A woman’s body undergoes major physiological, structural, and emotional changes during pregnancy. Muscle and joint pain are very common during all stages of pregnancy as well as increased stress, anxiety, depression, and fatigue.



Pregnancy-related low back pain and pelvic pain has an impact on daily life for many women. A recent study has shown this type of pain is prevalent in 72% of pregnant women.  Common changes can include:


  • Nausea
  • Weight Change
  • Frequent Urination
  • Constipation or Diarrhea
  • Fatigue
  • Breast Tenderness
  • Mood Fluctuations


  • Constipation
  • Weight Gain
  • Heartburn
  • Headaches
  • Postural Problems:  (e.g., backache, abdominal muscle spasms, low back discomfort, sacroiliac dysfunction, and sore feet)


  • Fatigue
  • Possible Gestational Diabetes
  • Increased Postural Problems and Weight Gain
  • Breast Engorgement
  • Edema Swelling, especially hands and feet
  • Prolonged Mood Phases (e.g. boredom, fear, anxiety, etc.)
  • Frequent Urination



Massage Therapy can help in the following ways:

  • Contributes to an Overall Sense of Well-Being
  • Relaxes Both Body and Mind
  • Decreases Edema
  • Increases Circulation
  • Increases Energy Level
  • Reduces Muscle Tension and Backache
  • Reduces Headaches
  • Stimulates Endorphin Release (a natural pain killer produced by the pituitary gland)

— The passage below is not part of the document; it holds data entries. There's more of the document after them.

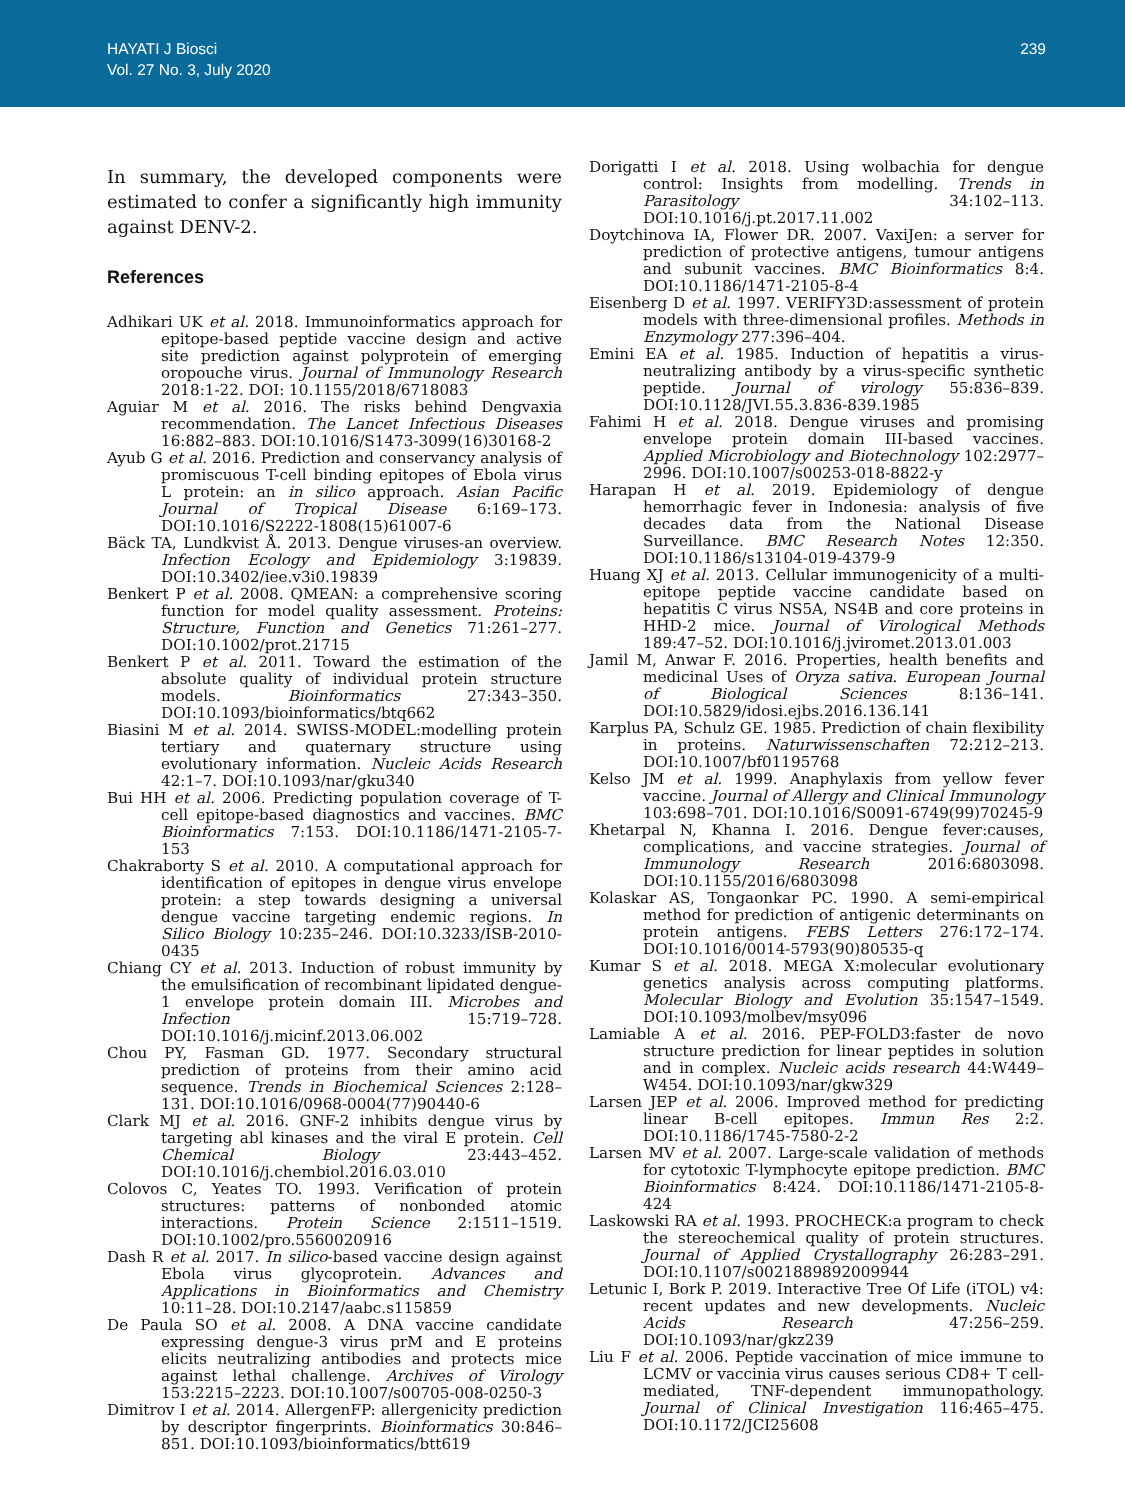HAYATI J Biosci
Vol. 27 No. 3, July 2020
239
In summary, the developed components were estimated to confer a significantly high immunity against DENV-2.
References
Adhikari UK et al. 2018. Immunoinformatics approach for epitope-based peptide vaccine design and active site prediction against polyprotein of emerging oropouche virus. Journal of Immunology Research 2018:1-22. DOI: 10.1155/2018/6718083
Aguiar M et al. 2016. The risks behind Dengvaxia recommendation. The Lancet Infectious Diseases 16:882–883. DOI:10.1016/S1473-3099(16)30168-2
Ayub G et al. 2016. Prediction and conservancy analysis of promiscuous T-cell binding epitopes of Ebola virus L protein: an in silico approach. Asian Pacific Journal of Tropical Disease 6:169–173. DOI:10.1016/S2222-1808(15)61007-6
Bäck TA, Lundkvist Å. 2013. Dengue viruses-an overview. Infection Ecology and Epidemiology 3:19839. DOI:10.3402/iee.v3i0.19839
Benkert P et al. 2008. QMEAN: a comprehensive scoring function for model quality assessment. Proteins: Structure, Function and Genetics 71:261–277. DOI:10.1002/prot.21715
Benkert P et al. 2011. Toward the estimation of the absolute quality of individual protein structure models. Bioinformatics 27:343–350. DOI:10.1093/bioinformatics/btq662
Biasini M et al. 2014. SWISS-MODEL:modelling protein tertiary and quaternary structure using evolutionary information. Nucleic Acids Research 42:1–7. DOI:10.1093/nar/gku340
Bui HH et al. 2006. Predicting population coverage of T-cell epitope-based diagnostics and vaccines. BMC Bioinformatics 7:153. DOI:10.1186/1471-2105-7-153
Chakraborty S et al. 2010. A computational approach for identification of epitopes in dengue virus envelope protein: a step towards designing a universal dengue vaccine targeting endemic regions. In Silico Biology 10:235–246. DOI:10.3233/ISB-2010-0435
Chiang CY et al. 2013. Induction of robust immunity by the emulsification of recombinant lipidated dengue-1 envelope protein domain III. Microbes and Infection 15:719–728. DOI:10.1016/j.micinf.2013.06.002
Chou PY, Fasman GD. 1977. Secondary structural prediction of proteins from their amino acid sequence. Trends in Biochemical Sciences 2:128–131. DOI:10.1016/0968-0004(77)90440-6
Clark MJ et al. 2016. GNF-2 inhibits dengue virus by targeting abl kinases and the viral E protein. Cell Chemical Biology 23:443–452. DOI:10.1016/j.chembiol.2016.03.010
Colovos C, Yeates TO. 1993. Verification of protein structures: patterns of nonbonded atomic interactions. Protein Science 2:1511–1519. DOI:10.1002/pro.5560020916
Dash R et al. 2017. In silico-based vaccine design against Ebola virus glycoprotein. Advances and Applications in Bioinformatics and Chemistry 10:11–28. DOI:10.2147/aabc.s115859
De Paula SO et al. 2008. A DNA vaccine candidate expressing dengue-3 virus prM and E proteins elicits neutralizing antibodies and protects mice against lethal challenge. Archives of Virology 153:2215–2223. DOI:10.1007/s00705-008-0250-3
Dimitrov I et al. 2014. AllergenFP: allergenicity prediction by descriptor fingerprints. Bioinformatics 30:846–851. DOI:10.1093/bioinformatics/btt619
Dorigatti I et al. 2018. Using wolbachia for dengue control: Insights from modelling. Trends in Parasitology 34:102–113. DOI:10.1016/j.pt.2017.11.002
Doytchinova IA, Flower DR. 2007. VaxiJen: a server for prediction of protective antigens, tumour antigens and subunit vaccines. BMC Bioinformatics 8:4. DOI:10.1186/1471-2105-8-4
Eisenberg D et al. 1997. VERIFY3D:assessment of protein models with three-dimensional profiles. Methods in Enzymology 277:396–404.
Emini EA et al. 1985. Induction of hepatitis a virus-neutralizing antibody by a virus-specific synthetic peptide. Journal of virology 55:836–839. DOI:10.1128/JVI.55.3.836-839.1985
Fahimi H et al. 2018. Dengue viruses and promising envelope protein domain III-based vaccines. Applied Microbiology and Biotechnology 102:2977–2996. DOI:10.1007/s00253-018-8822-y
Harapan H et al. 2019. Epidemiology of dengue hemorrhagic fever in Indonesia: analysis of five decades data from the National Disease Surveillance. BMC Research Notes 12:350. DOI:10.1186/s13104-019-4379-9
Huang XJ et al. 2013. Cellular immunogenicity of a multi-epitope peptide vaccine candidate based on hepatitis C virus NS5A, NS4B and core proteins in HHD-2 mice. Journal of Virological Methods 189:47–52. DOI:10.1016/j.jviromet.2013.01.003
Jamil M, Anwar F. 2016. Properties, health benefits and medicinal Uses of Oryza sativa. European Journal of Biological Sciences 8:136–141. DOI:10.5829/idosi.ejbs.2016.136.141
Karplus PA, Schulz GE. 1985. Prediction of chain flexibility in proteins. Naturwissenschaften 72:212–213. DOI:10.1007/bf01195768
Kelso JM et al. 1999. Anaphylaxis from yellow fever vaccine. Journal of Allergy and Clinical Immunology 103:698–701. DOI:10.1016/S0091-6749(99)70245-9
Khetarpal N, Khanna I. 2016. Dengue fever:causes, complications, and vaccine strategies. Journal of Immunology Research 2016:6803098. DOI:10.1155/2016/6803098
Kolaskar AS, Tongaonkar PC. 1990. A semi-empirical method for prediction of antigenic determinants on protein antigens. FEBS Letters 276:172–174. DOI:10.1016/0014-5793(90)80535-q
Kumar S et al. 2018. MEGA X:molecular evolutionary genetics analysis across computing platforms. Molecular Biology and Evolution 35:1547–1549. DOI:10.1093/molbev/msy096
Lamiable A et al. 2016. PEP-FOLD3:faster de novo structure prediction for linear peptides in solution and in complex. Nucleic acids research 44:W449–W454. DOI:10.1093/nar/gkw329
Larsen JEP et al. 2006. Improved method for predicting linear B-cell epitopes. Immun Res 2:2. DOI:10.1186/1745-7580-2-2
Larsen MV et al. 2007. Large-scale validation of methods for cytotoxic T-lymphocyte epitope prediction. BMC Bioinformatics 8:424. DOI:10.1186/1471-2105-8-424
Laskowski RA et al. 1993. PROCHECK:a program to check the stereochemical quality of protein structures. Journal of Applied Crystallography 26:283–291. DOI:10.1107/s0021889892009944
Letunic I, Bork P. 2019. Interactive Tree Of Life (iTOL) v4: recent updates and new developments. Nucleic Acids Research 47:256–259. DOI:10.1093/nar/gkz239
Liu F et al. 2006. Peptide vaccination of mice immune to LCMV or vaccinia virus causes serious CD8+ T cell-mediated, TNF-dependent immunopathology. Journal of Clinical Investigation 116:465–475. DOI:10.1172/JCI25608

Massage Therapy will provide general relaxation and an emphasis on improved circulation and drainage plus attention to the presenting signs and symptoms.  The Registered Massage Therapist (RMT) may use techniques to help the expectant mother relax into controlled pain.  These may include diaphragmatic breathing and Trigger Point Therapy as a warm-up to labour.  Various forms of hydrotherapy, remedial exercise, self-massage, and postural guidance may be indicated for home care between treatments.  Massage Therapy is an excellent drug-free method for treating the muscle tension, edema, and discomfort often associated with pregnancy.

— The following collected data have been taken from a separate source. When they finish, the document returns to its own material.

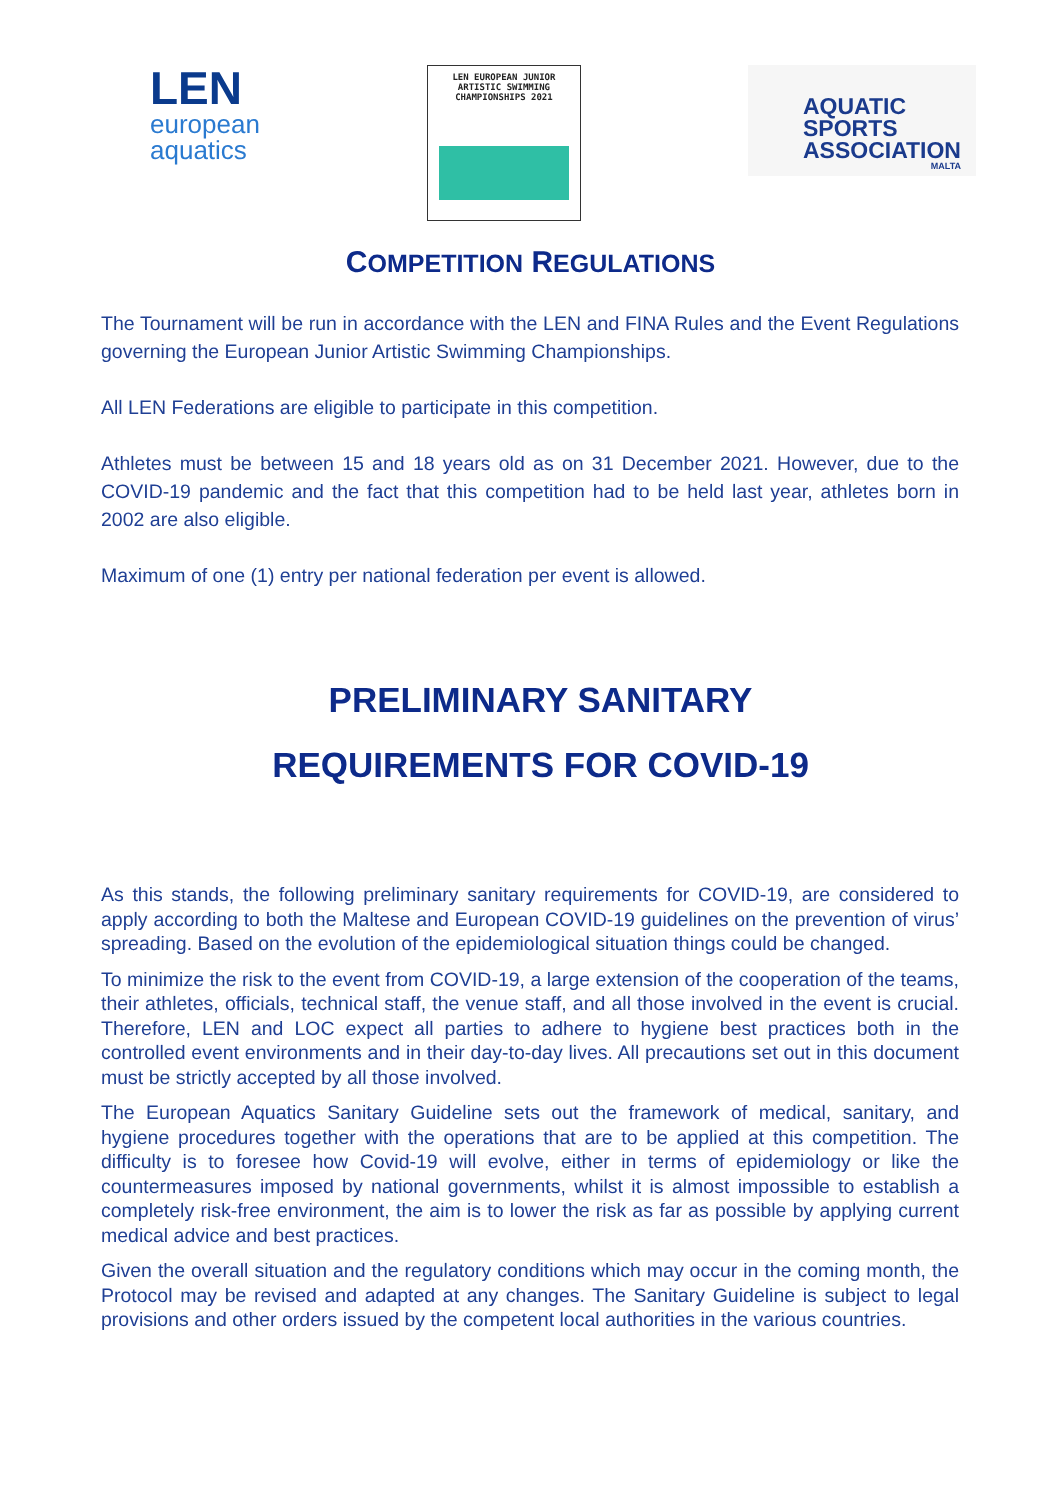LEN
european
aquatics
LEN EUROPEAN JUNIOR
ARTISTIC SWIMMING
CHAMPIONSHIPS 2021
AQUATIC
SPORTS
ASSOCIATION
MALTA
COMPETITION REGULATIONS
The Tournament will be run in accordance with the LEN and FINA Rules and the Event Regulations governing the European Junior Artistic Swimming Championships.
All LEN Federations are eligible to participate in this competition.
Athletes must be between 15 and 18 years old as on 31 December 2021. However, due to the COVID-19 pandemic and the fact that this competition had to be held last year, athletes born in 2002 are also eligible.
Maximum of one (1) entry per national federation per event is allowed.
PRELIMINARY SANITARY
REQUIREMENTS FOR COVID-19
As this stands, the following preliminary sanitary requirements for COVID-19, are considered to apply according to both the Maltese and European COVID-19 guidelines on the prevention of virus’ spreading. Based on the evolution of the epidemiological situation things could be changed.
To minimize the risk to the event from COVID-19, a large extension of the cooperation of the teams, their athletes, officials, technical staff, the venue staff, and all those involved in the event is crucial. Therefore, LEN and LOC expect all parties to adhere to hygiene best practices both in the controlled event environments and in their day-to-day lives. All precautions set out in this document must be strictly accepted by all those involved.
The European Aquatics Sanitary Guideline sets out the framework of medical, sanitary, and hygiene procedures together with the operations that are to be applied at this competition. The difficulty is to foresee how Covid-19 will evolve, either in terms of epidemiology or like the countermeasures imposed by national governments, whilst it is almost impossible to establish a completely risk-free environment, the aim is to lower the risk as far as possible by applying current medical advice and best practices.
Given the overall situation and the regulatory conditions which may occur in the coming month, the Protocol may be revised and adapted at any changes. The Sanitary Guideline is subject to legal provisions and other orders issued by the competent local authorities in the various countries.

BACKACHE is one of the most common discomforts of pregnancy.  Here are some preventive measures to assist you:

  •  try to avoid prolonged standing.  When standing try to rest one foot on a box or footstool.
  •  try to avoid sitting in one position for more than half an hour.  Sit back in a chair which provides good lumbar (low back) support.  Rest one or both feet on a box or footstool.
  •  lie on your side with your knees bent and a pillow between them.  Sleeping on your back with a pillow under the knees may be comfortable until about the fourth month of pregnancy.
  • avoid lifting heavy objects.  When lifting something from below waist level, keep your back straight and bend your knees to reach the object, then tighten your abdomen and straighten up with your legs.  Strengthen your abdominal muscles to help reduce the arch in your spine.
  •  follow the prescribed exercise program designed by your RMT.  Avoid lifting both legs at the same time or arching your back.